In the excerpt on float recording below, copy the passage starting with "2-1. Float Recording" and going on through "a float format.", replacing "waveform diagrams" with "waveform charts".

Selected excerpt →
+ + + + +
For the float recording operation, in the digital camera 100, the image sensor 115 performs imaging of each frame of the moving image, and the image processing engine 120 sequentially generates image data of each frame of the moving image. According to the digital camera 100 of the present embodiment, the controller 135 generates a moving image file by performing encoding or the like that sequentially associates audio data of float recording obtained as described above with image data of each frame. The generated moving image file is recorded in the memory card 142 from the card slot 140, for example.

According to the above operation of the present system 10, when the user shoots a moving image, float recording can be performed in the digital camera 100, and avoiding recording accidents such as clipping or insufficient volume during shooting of the moving image can be facilitated, for example. Further, complicated labor such as adjustment of recording level setting performed by a conventional digital camera at the time of shooting a moving image can be saved, and the user can easily obtain a highly accurate sound collection result with concentrating on a composition of shooting of the moving image, for example.

According to the present system 10, the user can obtain audio data of float recording in the moving image file obtained as a result of shooting the moving image by the digital camera 100, for example. Accordingly, as compared with a case where equipment for performing float recording is separately prepared for example, it is possible to save labor for the user to perform editing such as replacing audio data of a sound collection result of the other equipment with audio data of the moving image file after shooting, and it is possible for the user to facilitate using float recording.

2-1. Float Recording Operation

Float recording operation in the present system 10 will be described in detail with reference to FIGS. 4 to 6.

FIGS. 5A to 5F are waveform diagrams for explaining the float recording operation in the present system 10. FIG. 6 is a diagram for explaining a data structure of a float format.

In the sound collection apparatus 200 of the present system 10, an input audio signal A1 indicating input sound acquired by the sound input interface 210 is input to each of the H level signal processor 220 and the L level signal processor 230 as illustrated in FIG. 4. An example of the input audio signal A1 is illustrated in FIG. 5A. In the waveform diagram of FIG. 5A, the horizontal axis represents time and the vertical axis represents sound volume (the same applies hereinafter).

In the H level signal processor 220, the amplifier 222 amplifies the input audio signal A1 with the gain Ga set to be relatively larger. The A/D converter 224 performs A/D conversion for converting an amplification result of the input audio signal A1 in the amplifier 222 from an analog signal to a digital signal, and generates an H level audio signal A2. Such processing of the input audio signal A1 in the H level signal processor 220 is an example of first amplification conversion in the present embodiment. FIG. 5B exemplifies the H level audio signal A2 obtained from the input audio signal A1 in the example of FIG. 5A. In the example of FIG. 5B, waveform distortion occurs in the H level audio signal A2 in the vicinity of a maximum value Ma that can be output by each of the signal processors 220 and 230. On the other hand, according to the H level audio signal A2, a signal-to-noise ratio is higher as the gain Ga is larger.
+ + + + +
Given records →
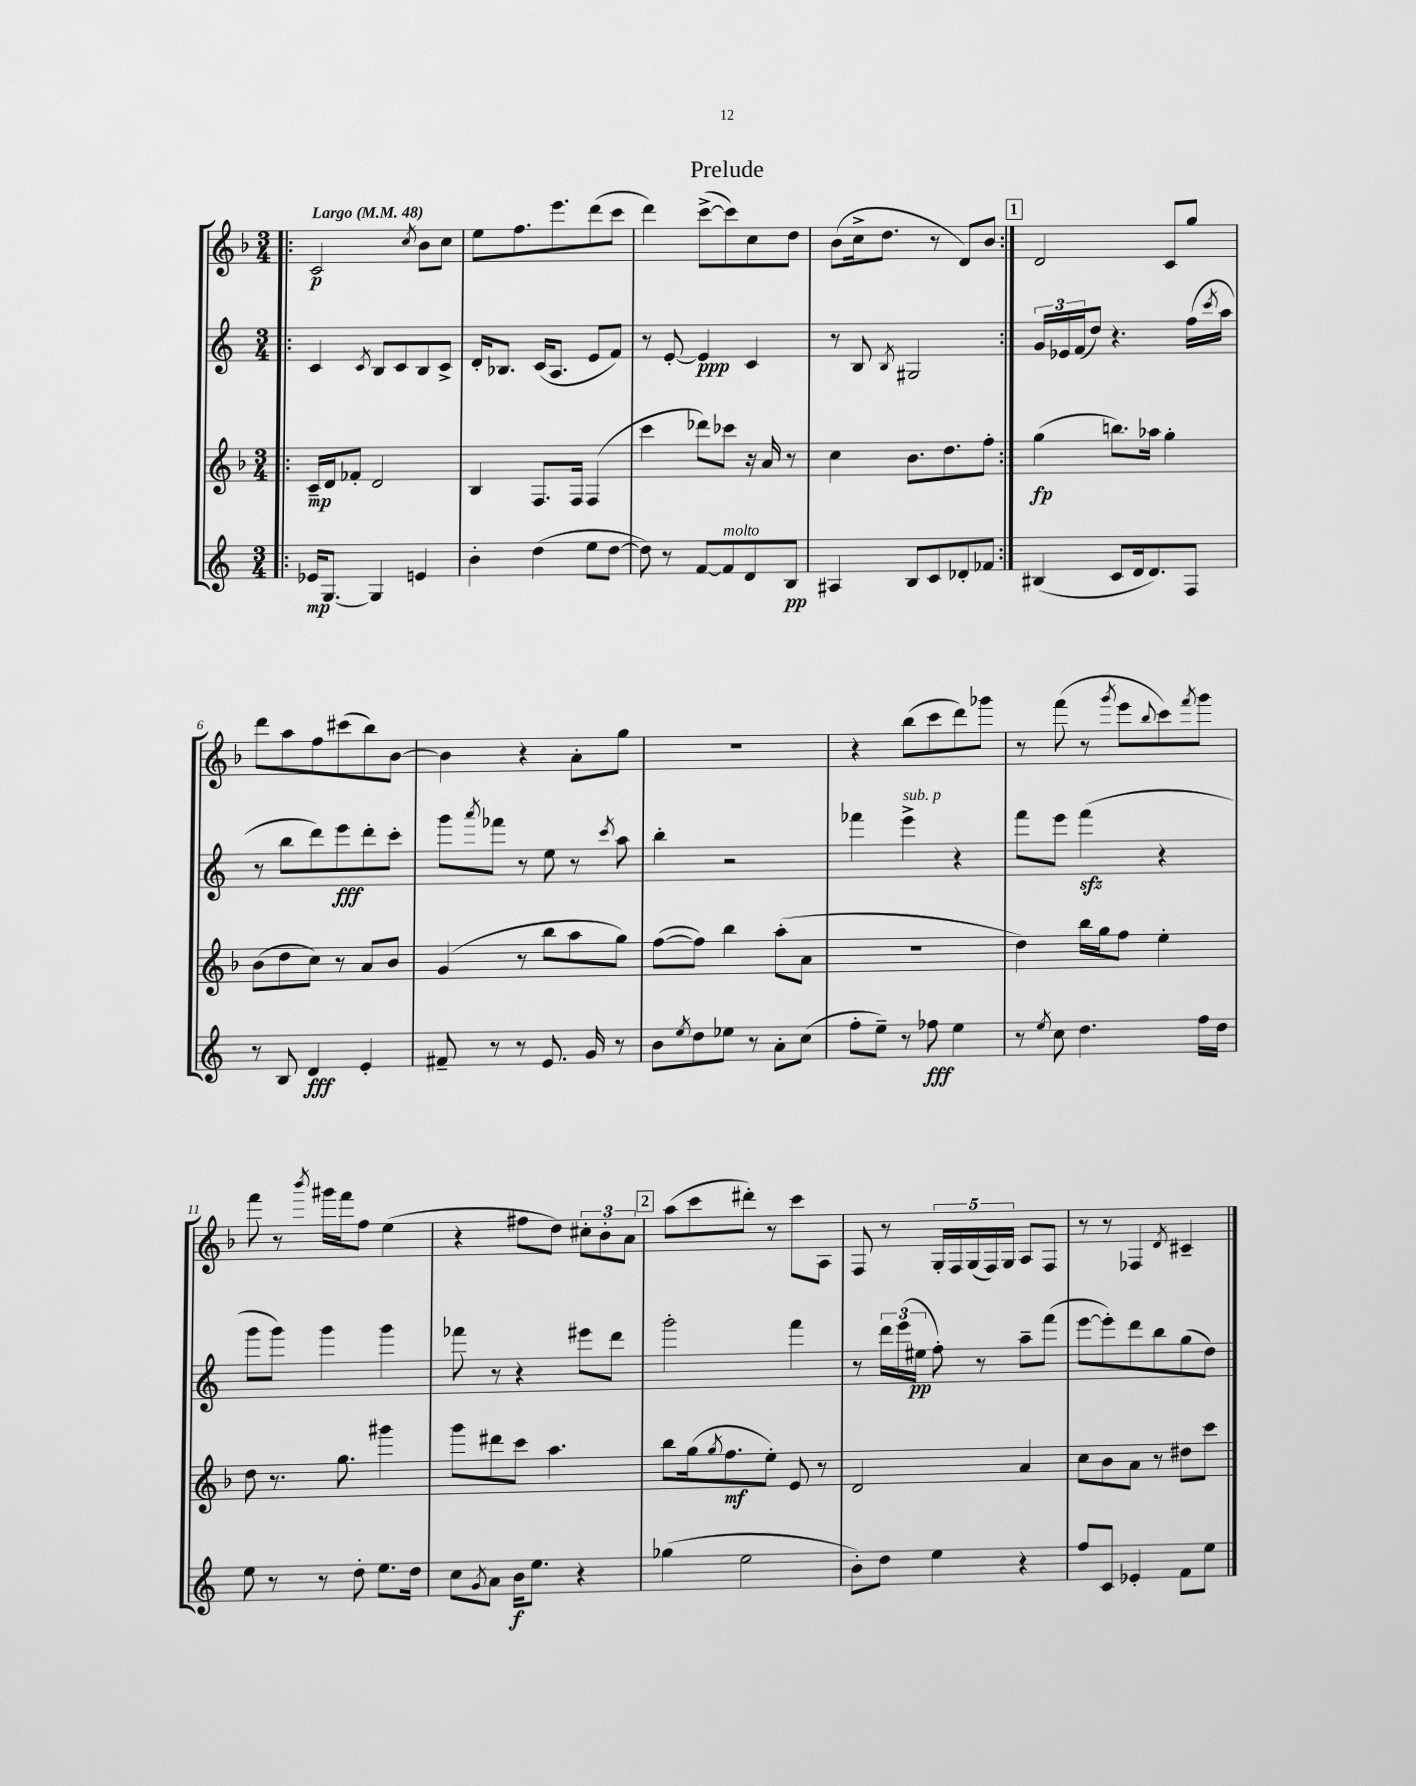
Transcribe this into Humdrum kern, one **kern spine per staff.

**kern	**kern	**kern	**kern
*staff4	*staff3	*staff2	*staff1
*clefG2	*clefG2	*clefG2	*clefG2
*k[]	*k[b-]	*k[]	*k[b-]
*M3/4	*M3/4	*M3/4	*M3/4
*MM48	*MM48	*MM48	*MM48
=!|:	=!|:	=!|:	=!|:
16e-/LK	16c~/LL	4c/	2c/
[8.G/J	16d/J	.	.
.	8f-'/J	.	.
.	.	8qc/	.
4G/]	2d/	8B/L	.
.	.	8c/	.
.	.	.	8qcc/
4e/	.	8B/	8b-\L
.	.	8c^/J	8cc\J
=	=	=	=
4b'\	4B-/	16d'/LK	8ee\L
.	.	8.B-/J	.
.	.	.	8.ff\
(4dd\	8.F/L	(16c/LK	.
.	.	8.A/J	8.eee\
.	16F/Jk	.	.
8ee\L	(4F/	8e/L	(8ddd\
[8dd\J	.	8f/J)	8ccc\J
=	=	=	=
8dd\])	4ccc\	8r	4ddd\)
8r	.	[8e'/	.
[8f/L	8ddd-\L)	4e/]	([8ccc^\L
8f/]	8ccc-\J	.	8ccc\])
8d/	16r	4c/	8cc\
.	16a/	.	.
8B/J	8r	.	8dd\J
=	=	=	=
4A#/	4cc\	8r	(8b-\L
.	.	8B/	16cc^\k
.	.	.	8.dd\J
.	.	8qB/	.
8B/L	8.b-\L	2G#/	.
8c/	.	.	8r
.	8.dd\	.	.
8d-'/	.	.	8d/L)
8f-/J	8ff'\J	.	8b-/J
=:|!	=:|!	=:|!	=:|!
(4B#/	(4gg\	24g/LL	2d/
.	.	24e-/	.
.	.	(24f/J	.
.	.	8dd/J)	.
8c/L	8.bb\L)	4.r	.
16d/k	.	.	.
8.d/)	16aa-\Jk	.	.
.	4gg'\	.	8c/L
8F/J	.	(16ff\LL	8gg/J
.	.	8qccc/	.
.	.	16aa\JJ	.
=	=	=	=
8r	(8b-\L	8r	8ddd\L
8B/	8dd\	8bb\L	8aa\
4d/	8cc\J)	8ddd\)	8ff\
.	8r	8eee\	(8ccc#\
4e'/	8a/L	8ddd'\	8bb-\)
.	8b-/J	8ccc'\J	[8b-\J
=	=	=	=
8f#~/	(4g/	8ggg\L	4b-\]
.	.	8qaaa/	.
8r	.	8fff-\J	.
8r	8r	8r	4r
8.e/	8bb-\L	8ee\	.
.	8aa\	8r	8a'\L
16g/	.	.	.
.	.	8qccc/	.
8r	8gg\J)	8aa\	8gg\J
=	=	=	=
8b\L	([8ff\L	4bb'\	2.r
8qee/	.	.	.
8dd\	8ff\]J)	.	.
8ee-\J	4bb-\	2r	.
8r	.	.	.
8a'\L	(8aa'\L	.	.
(8cc\J	8a\J	.	.
=	=	=	=
8ff'\L	2.r	4fff-\	4r
8ee~\J)	.	.	.
8r	.	4eee^\	(8bb-\L
8ff-\	.	.	8ccc\
4ee\	.	4r	8ddd\)
.	.	.	8ggg-\J
=	=	=	=
8r	4dd\)	8fff\L	8r
8qee/	.	.	.
8cc\	.	8eee\J	(8fff\
4.dd\	16bb-\LL	(4fff\	8r
.	16gg\J	.	.
.	.	.	8qggg/
.	8ff\J	.	8eee\L
.	.	.	8qqbb-/
.	4ee'\	4r	8ccc\)
.	.	.	8qfff/
16ff\LL	.	.	8ggg\J
16dd\JJ	.	.	.
=	=	=	=
8ee\	8dd\	8ggg\L	8fff\
8r	8.r	8ggg\J)	8r
.	.	.	8qbbb-/
8r	.	4ggg\	16ggg#\LL
.	8.gg\	.	16fff\J
8dd'\	.	.	8ff\J
8.ee\L	4ggg#\	4ggg\	(4ee\
16dd\Jk	.	.	.
=	=	=	=
8cc\L	8ggg\L	8fff-\	4r
8qg/	.	.	.
8a\J	8ddd#\	8r	.
16b\LK	8ccc\J	4r	8ff#\L
8.ee\J	.	.	.
.	4.aa\	.	8dd\J)
4r	.	8eee#\L	12cc#'\L
.	.	.	12b-'\
.	.	8ddd\J	.
.	.	.	12a\J
=	=	=	=
(4gg-\	8bb-\L	2ggg'\	(8aa\L
.	(16gg\k	.	8ccc\
.	8qgg/	.	.
.	8.ff\	.	.
2ee\	.	.	8ddd#'\J)
.	8ee'\J)	.	8r
.	8e/	4fff\	8ccc\L
.	8r	.	8A\J
=	=	=	=
8b'\L)	2d/	8r	8F/
8dd\J	.	24ddd\LL	8r
.	.	(24eee\	.
.	.	24ee#\JJ	.
4ee\	.	8ff'\)	20G'/LL
.	.	.	20F/
.	.	.	(20G/
.	.	8r	.
.	.	.	20F/)
.	.	.	20G/JJ
4r	4a/	8aa~\L	8A/L
.	.	(8fff\J	8F/J
=	=	=	=
8ff/L	8cc\L	[8eee\L	8r
8c/J	8b-\	8eee'\])	8r
4e-'/	8a\J	8ddd\	4F-/
.	8r	8bb\	.
.	.	.	8qd/
8f\L	8dd#\L	(8gg\	4c#~/
8ee\J	8ccc\J	8dd\J)	.
==	==	==	==
*-	*-	*-	*-
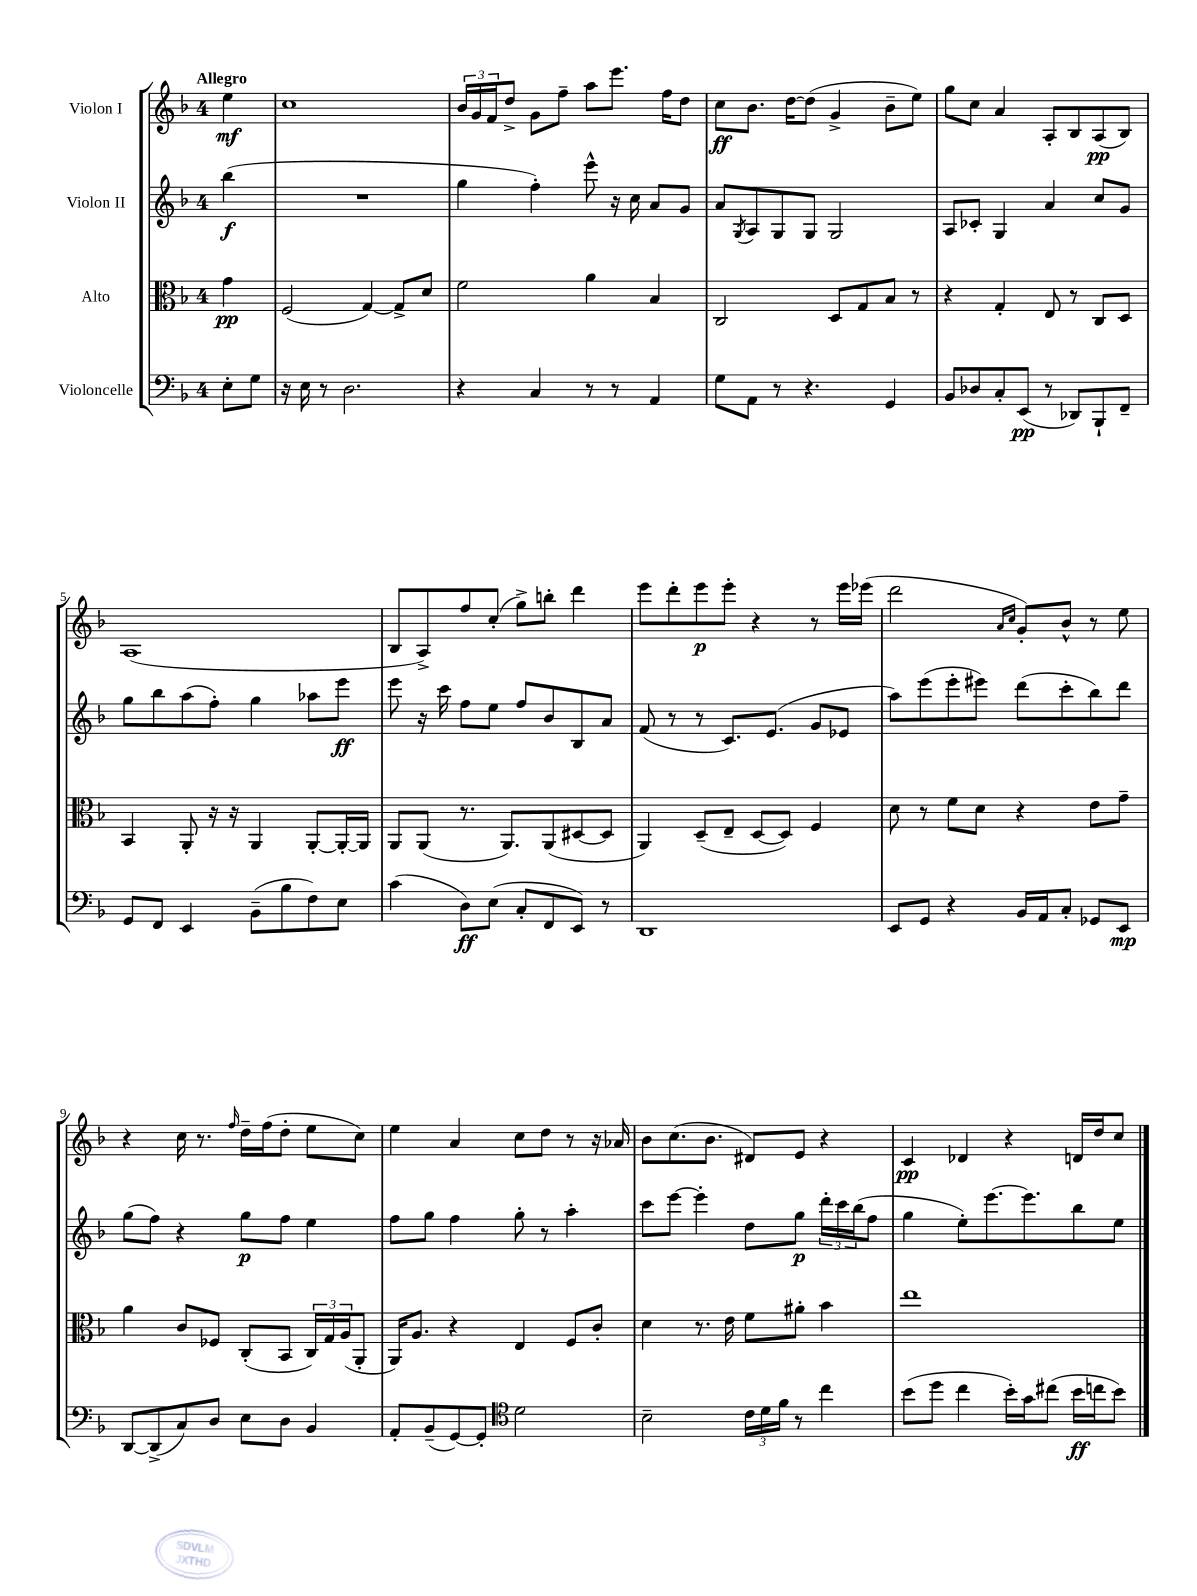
+ + + + +
Result of the task →
2-1. Float Recording Operation

Float recording operation in the present system 10 will be described in detail with reference to FIGS. 4 to 6.

FIGS. 5A to 5F are waveform charts for explaining the float recording operation in the present system 10. FIG. 6 is a diagram for explaining a data structure of a float format.